= Michael Halász =

German-Hungarian classical conductor (born 1938)

Michael Halász (born 21 May 1938 in Cluj) is a German-Hungarian classical conductor.

Halász began his musical career as principal bassoonist with the Philharmonia Hungarica in Vienna. After eight years in that position, he studied conducting at the Folkwang Schule in Essen, Germany. His first engagement as conductor was at the Munich Staatstheater am Gärtnerplatz, from 1972 to 1975, where he conducted operetta productions.
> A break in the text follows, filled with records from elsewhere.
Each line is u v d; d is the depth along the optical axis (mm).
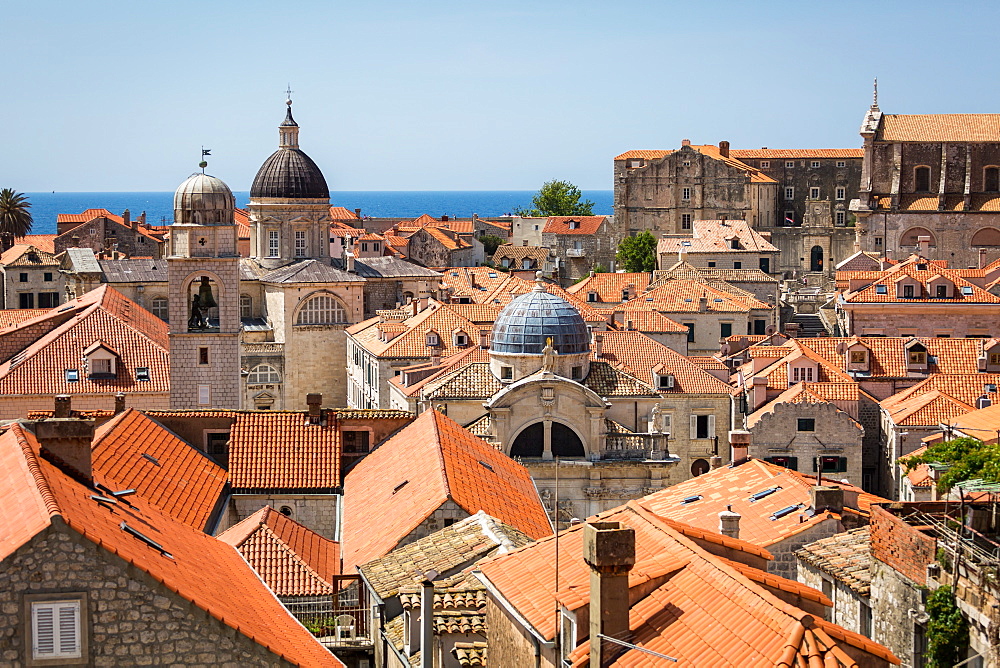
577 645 39812
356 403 182125
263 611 49219
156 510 57969
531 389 114375
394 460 81938
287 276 194375
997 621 43500
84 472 53438
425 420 87062
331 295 193750
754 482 73375
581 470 113750
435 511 67562
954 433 88000
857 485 127312
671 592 40812
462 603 50281
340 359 194750
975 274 186250
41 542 40375
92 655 40844
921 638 48094
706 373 148625
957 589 46625
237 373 126125
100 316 132125
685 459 147375
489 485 76375
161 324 156375
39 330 136750
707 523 69500
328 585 64062
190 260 124062
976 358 147750
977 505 53438
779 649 36125
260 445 84875
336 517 80312
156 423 84750
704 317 193750
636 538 45844
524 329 120562
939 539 49281
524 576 46250
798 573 62312
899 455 124000
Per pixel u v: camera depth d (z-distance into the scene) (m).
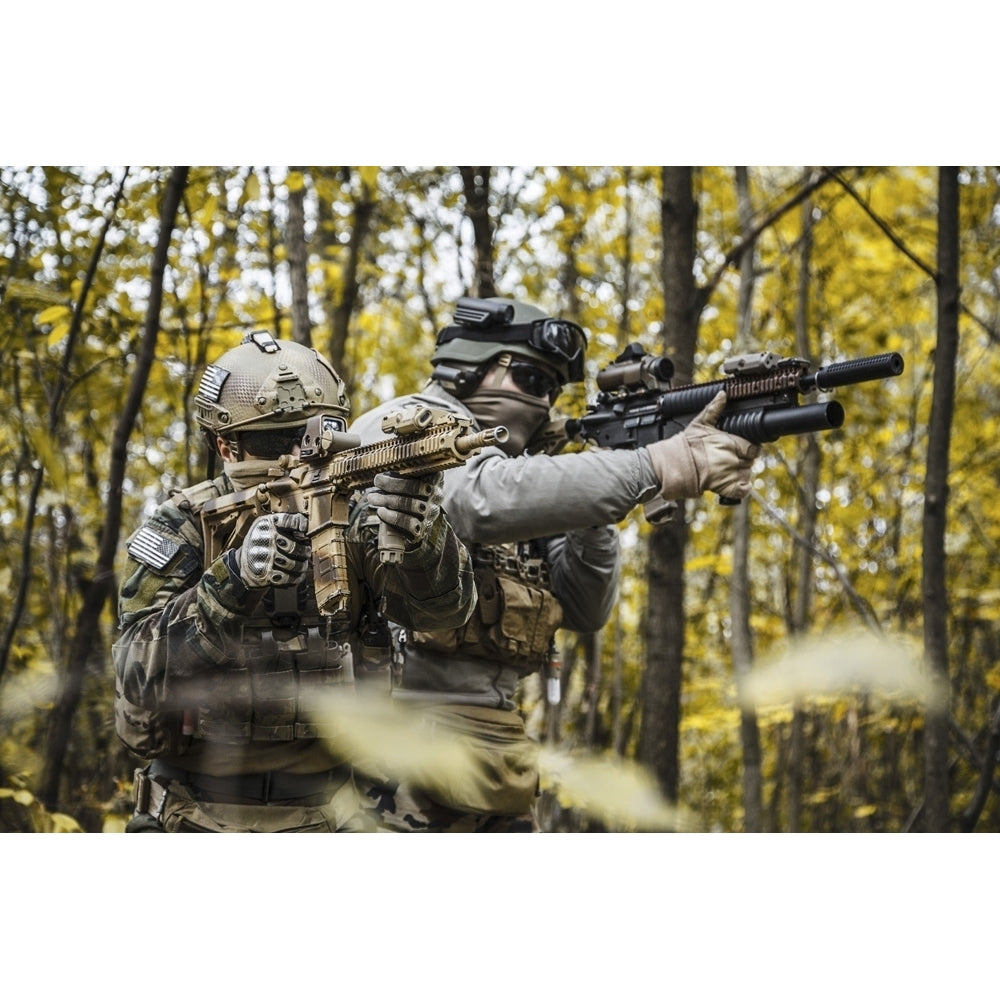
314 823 2.95
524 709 6.77
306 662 2.78
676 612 5.28
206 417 2.96
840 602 8.16
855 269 8.21
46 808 4.24
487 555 3.74
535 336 3.83
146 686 2.71
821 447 7.96
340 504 2.64
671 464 3.39
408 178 6.50
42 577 5.95
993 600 8.55
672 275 5.36
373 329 7.66
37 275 5.40
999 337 5.66
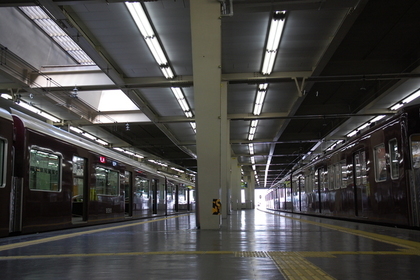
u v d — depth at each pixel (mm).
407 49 17516
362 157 13547
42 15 16375
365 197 13141
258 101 21172
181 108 22672
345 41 16609
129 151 37438
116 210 16625
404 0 13430
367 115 23812
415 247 6312
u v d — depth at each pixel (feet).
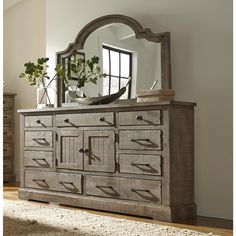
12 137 18.31
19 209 11.18
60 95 14.39
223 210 10.64
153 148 10.07
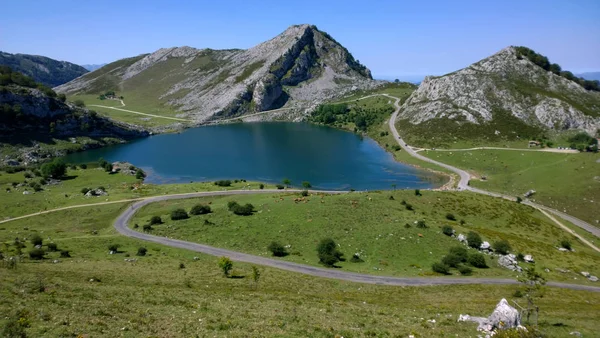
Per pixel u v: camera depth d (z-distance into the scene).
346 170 193.12
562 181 152.00
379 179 177.88
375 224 96.06
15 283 43.38
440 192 136.62
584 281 79.44
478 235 92.81
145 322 33.16
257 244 86.06
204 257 77.81
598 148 195.12
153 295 44.56
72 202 127.19
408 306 53.12
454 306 54.31
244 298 47.72
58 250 77.38
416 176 182.00
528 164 181.38
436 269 75.50
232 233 92.00
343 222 96.75
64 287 44.38
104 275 56.28
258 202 116.25
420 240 88.75
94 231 99.19
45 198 132.50
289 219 99.00
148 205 123.56
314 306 45.75
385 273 73.00
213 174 186.50
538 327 44.34
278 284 61.12
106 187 153.25
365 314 43.59
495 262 83.56
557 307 58.00
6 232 97.25
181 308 39.38
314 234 90.44
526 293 61.06
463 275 74.44
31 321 30.19
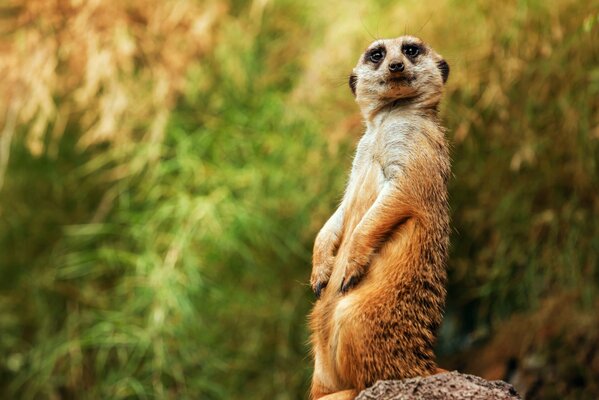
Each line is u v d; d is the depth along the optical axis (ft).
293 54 38.65
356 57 34.37
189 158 36.19
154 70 37.52
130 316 35.53
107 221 38.14
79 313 37.29
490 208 31.94
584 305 31.63
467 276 33.71
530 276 31.01
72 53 37.40
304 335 35.04
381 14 35.04
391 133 18.44
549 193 31.04
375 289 17.67
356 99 19.99
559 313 32.27
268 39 39.50
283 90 38.14
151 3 37.93
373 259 17.98
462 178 32.60
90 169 38.06
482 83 31.71
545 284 32.17
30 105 35.81
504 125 31.30
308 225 34.55
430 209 17.93
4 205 39.70
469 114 31.35
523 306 33.76
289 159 35.78
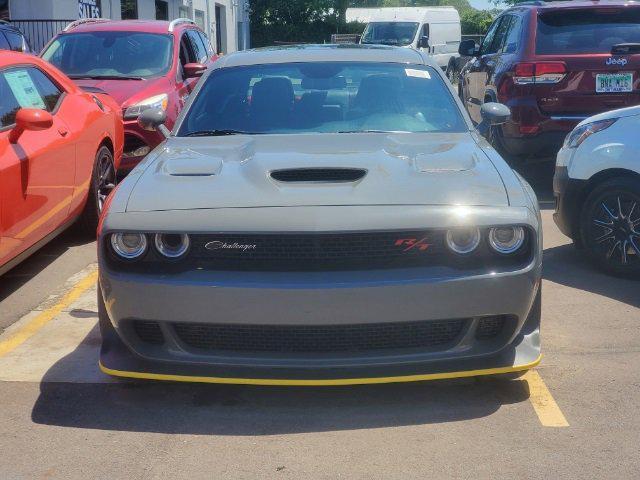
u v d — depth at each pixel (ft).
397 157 13.56
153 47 31.07
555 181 20.47
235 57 18.26
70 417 12.17
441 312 11.47
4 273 18.51
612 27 26.94
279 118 16.14
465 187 12.21
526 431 11.55
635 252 18.43
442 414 12.10
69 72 29.99
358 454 10.99
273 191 12.13
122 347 12.62
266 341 11.87
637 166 18.10
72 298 17.99
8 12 59.52
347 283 11.29
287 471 10.59
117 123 24.14
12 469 10.71
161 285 11.53
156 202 12.09
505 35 30.73
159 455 11.05
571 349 14.55
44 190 18.02
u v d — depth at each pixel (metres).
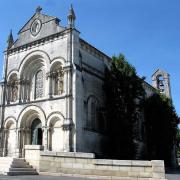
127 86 40.88
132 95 41.00
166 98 55.66
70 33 38.84
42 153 24.64
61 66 39.09
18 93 42.47
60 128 36.81
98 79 42.91
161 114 52.28
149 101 53.91
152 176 20.16
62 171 23.30
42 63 41.69
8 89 44.47
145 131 53.66
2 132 42.44
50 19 41.94
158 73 70.50
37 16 43.84
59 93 38.38
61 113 36.66
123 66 41.97
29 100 41.81
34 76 42.53
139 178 20.44
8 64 45.38
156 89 65.81
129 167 20.91
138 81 42.09
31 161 25.30
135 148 40.06
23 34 44.91
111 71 42.19
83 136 36.47
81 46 40.72
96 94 41.50
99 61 44.69
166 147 51.53
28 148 25.78
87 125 38.12
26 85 42.69
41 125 39.59
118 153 38.06
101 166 21.81
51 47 40.44
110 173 21.38
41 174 24.16
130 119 39.91
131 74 41.62
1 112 43.50
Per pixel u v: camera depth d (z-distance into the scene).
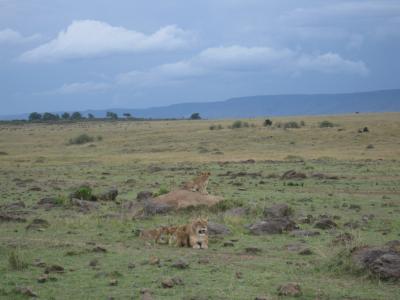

In 1975, Halász moved to Frankfurt and worked as principal Kapellmeister under Christoph von Dohnányi. During this time, he conducted a number of major operas. In 1977, when Dohnányi moved to Hamburg, Halász went with him, continuing his work as principal Kapellmeister at the Hamburg State Opera. In 1978, Halász was appointed General Musical Director of the Hagen Philharmonic Orchestra, and in 1991 he was named Resident Conductor at the Vienna State Opera. His contract there ended in 2011. Since 2011 he conducted every year at least one CD in Pardubice with the Czech Chamber Philharmonic Orchestra for Naxos.

Halász has made dozens of recordings for the Naxos and Marco Polo labels, ranging from the complete symphonies of Beethoven and Liszt's Symphonic poems to works by Mozart, Pergolesi, Dvorak, Mahler, Schubert and many others. He has also recorded several of Mozart's operas, notably Don Giovanni, The Magic Flute, and The Marriage of Figaro.